Les récessions existent-elles encore?
Dans l’oeil du cyclone de la crise de 20082009, je me rappelle avoir été sollicité sur la question de savoir comment l’économie mondiale pourrait sortir de cette phase compliquée de récession marquée. Au regard des mesures de stimulation monétaires dans les pays développés, Etats-Unis en tête, et de relance budgétaire en Chine, j’avais alors souvent évoqué une sortie de récession en racine carrée.
En d’autres termes, après un rebond important de la croissance mondiale, cette dernière était appelée à osciller entre des phases de ralentissement et d’accélération modérée sur une période de plusieurs années. A posteriori, l’idée exprimée n’était pas si mauvaise au regard des faits. En revanche, il faut reconnaître que les oscillations de la conjoncture ont perduré sur une période beaucoup plus longue que ce que j’avais anticipé alors.
Troisième atterrissage en douceur
La meilleure preuve est certainement à rechercher dans le fait que nous pourrions être confrontés actuellement à un troisième atterrissage en douceur de la croissance économique après ceux de 2011-2012 et 2015-2016. En effet, après s’être fait peur pendant quelques mois sur le caractère inéluctable d’une récession en 2020, les investisseurs semblent désormais convaincus qu’une stabilisation de la conjoncture mondiale est possible.
Pour s’en convaincre, il suffit d’observer le comportement des actifs risqués depuis la consolidation du mois d’août. Il est vrai que certains indicateurs avancés nourrissent de raisonnables espoirs quant à une amélioration des perspectives industrielles, dans un contexte où des conditions favorables sur le marché du travail ont permis au secteur des services de continuer à soutenir l’activité depuis quelques trimestres.
La seconde phase de la racine carrée serait-elle devenue permanente? En d’autres termes, serions-nous entrés dans un monde où les récessions sont désormais exclues? Certains défendent cette thèse. On connaît la propension des investisseurs à se convaincre de l’idée que «cette fois, c’est différent» pour justifier un optimiste qui se révèle souvent excessif, ces «nouvelles théories» ne résistant pas à l’épreuve des faits.
Les nombreuses incertitudes, capables de provoquer un choc de confiance, empêchent de considérer que le risque de récession n’est plus pertinent dans le contexte économique actuel et futur
Je reste sceptique sur l’idée de la «mort définitive» de la récession autant que je l’étais sur celle qui prévalait après 2005 concernant la mort des cycles économiques! Ce qui ne veut pas dire que je réfute la possibilité de voir un atterrissage en douceur de l’activité au cours des prochains mois, au contraire.

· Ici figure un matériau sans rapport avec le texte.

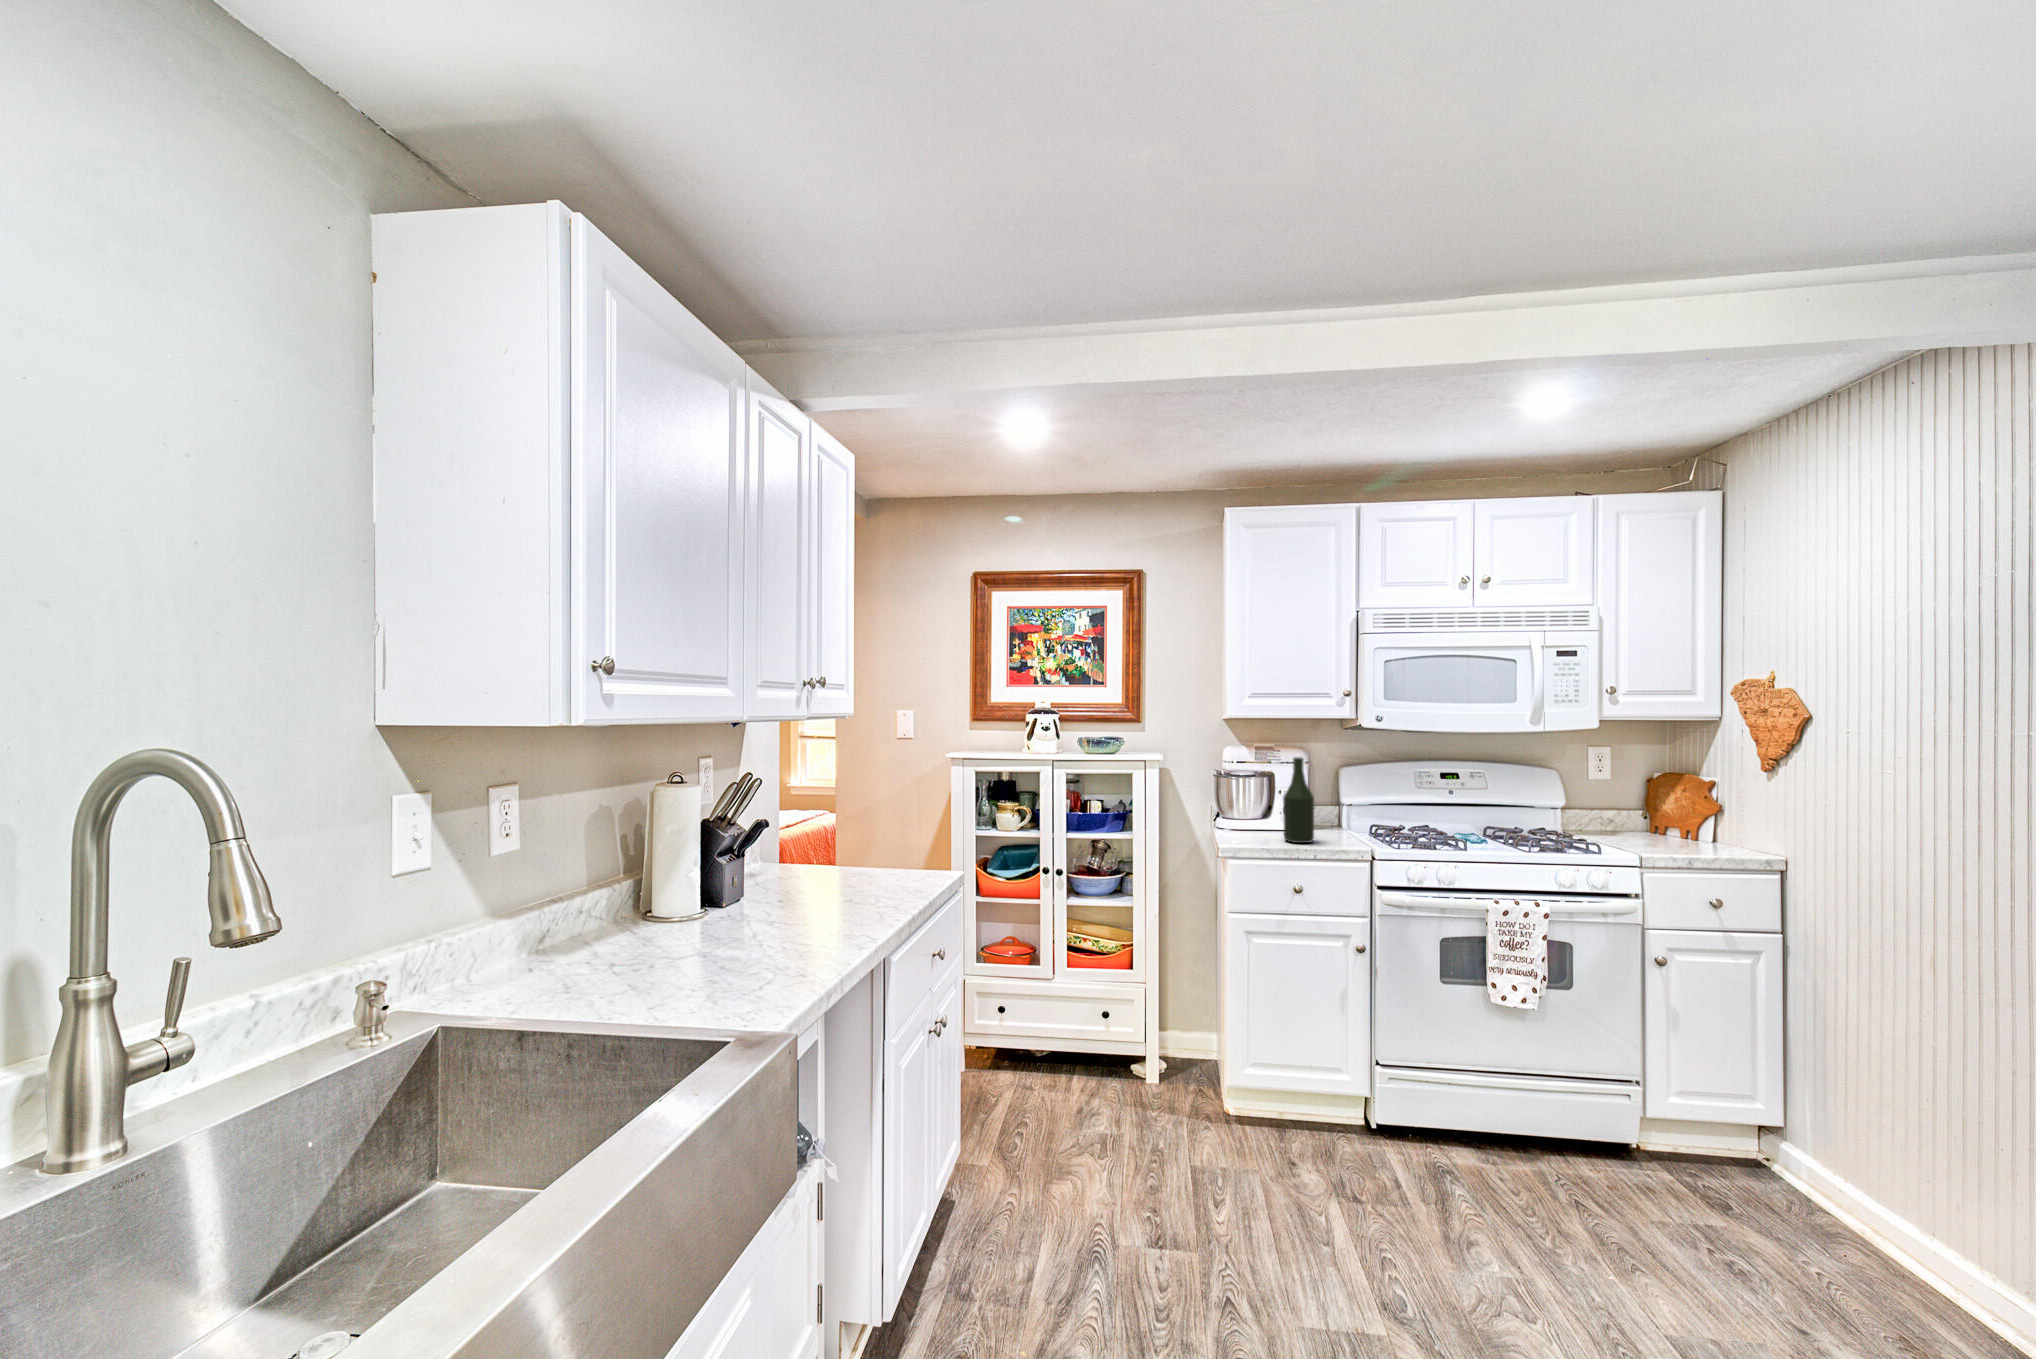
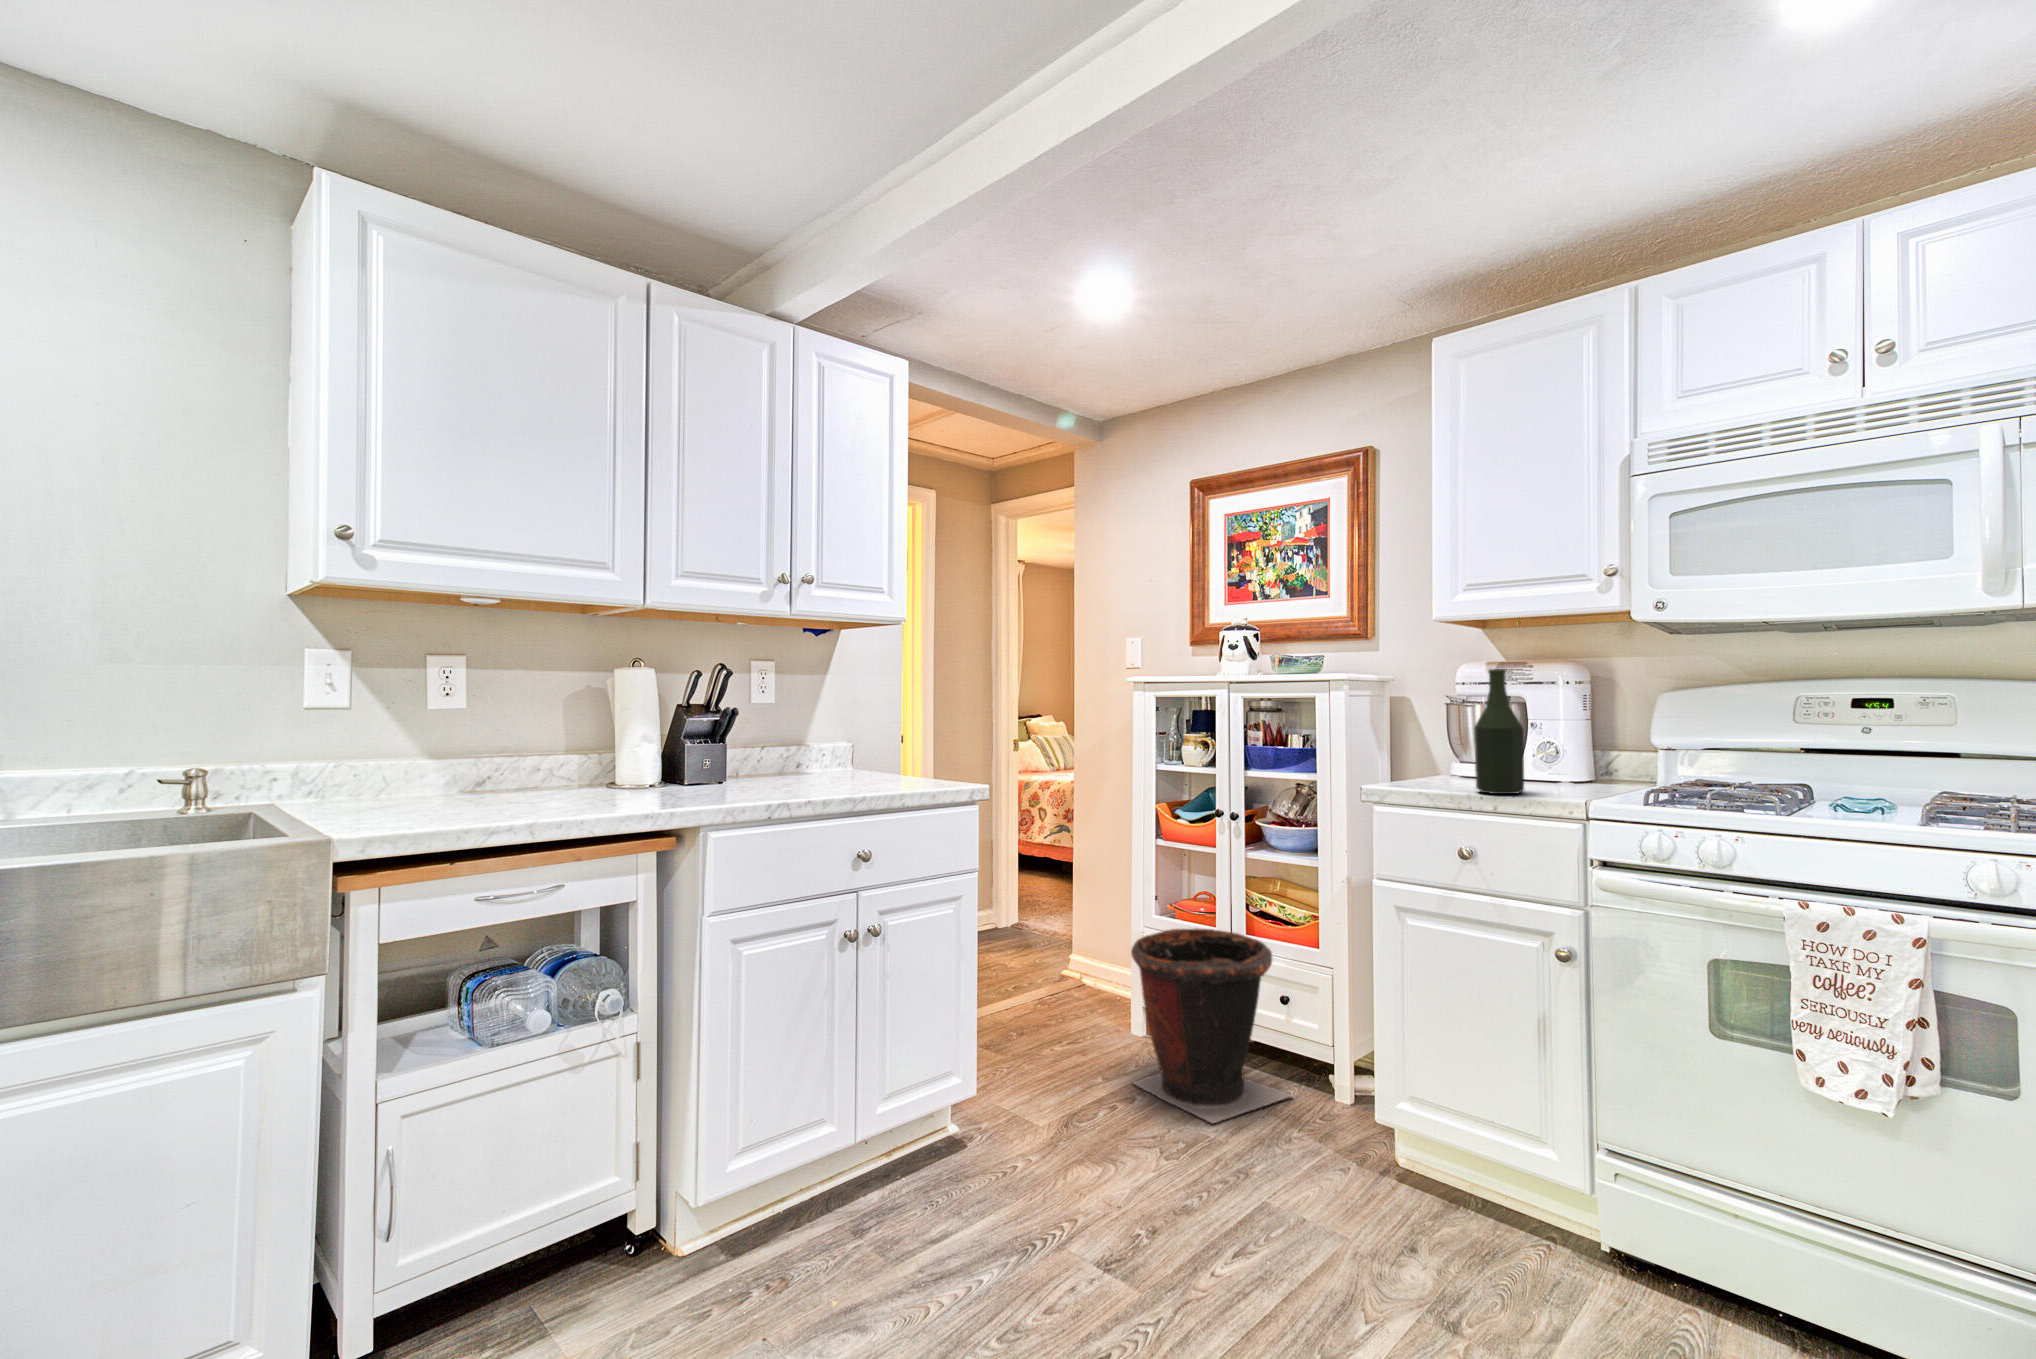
waste bin: none [1000,965,1121,1124] -> present [1131,928,1292,1123]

Cependant, il y a trop d’incertitudes de toute nature, capables de provoquer un choc de confiance, pour considérer que le risque de récession n’est plus pertinent dans le contexte économique actuel et futur. Dès lors, gérer les risques demeure la priorité plutôt que la recherche de rendement à tout prix, même si les perspectives de performance des actifs financiers devraient être nettement plus modérées en 2020.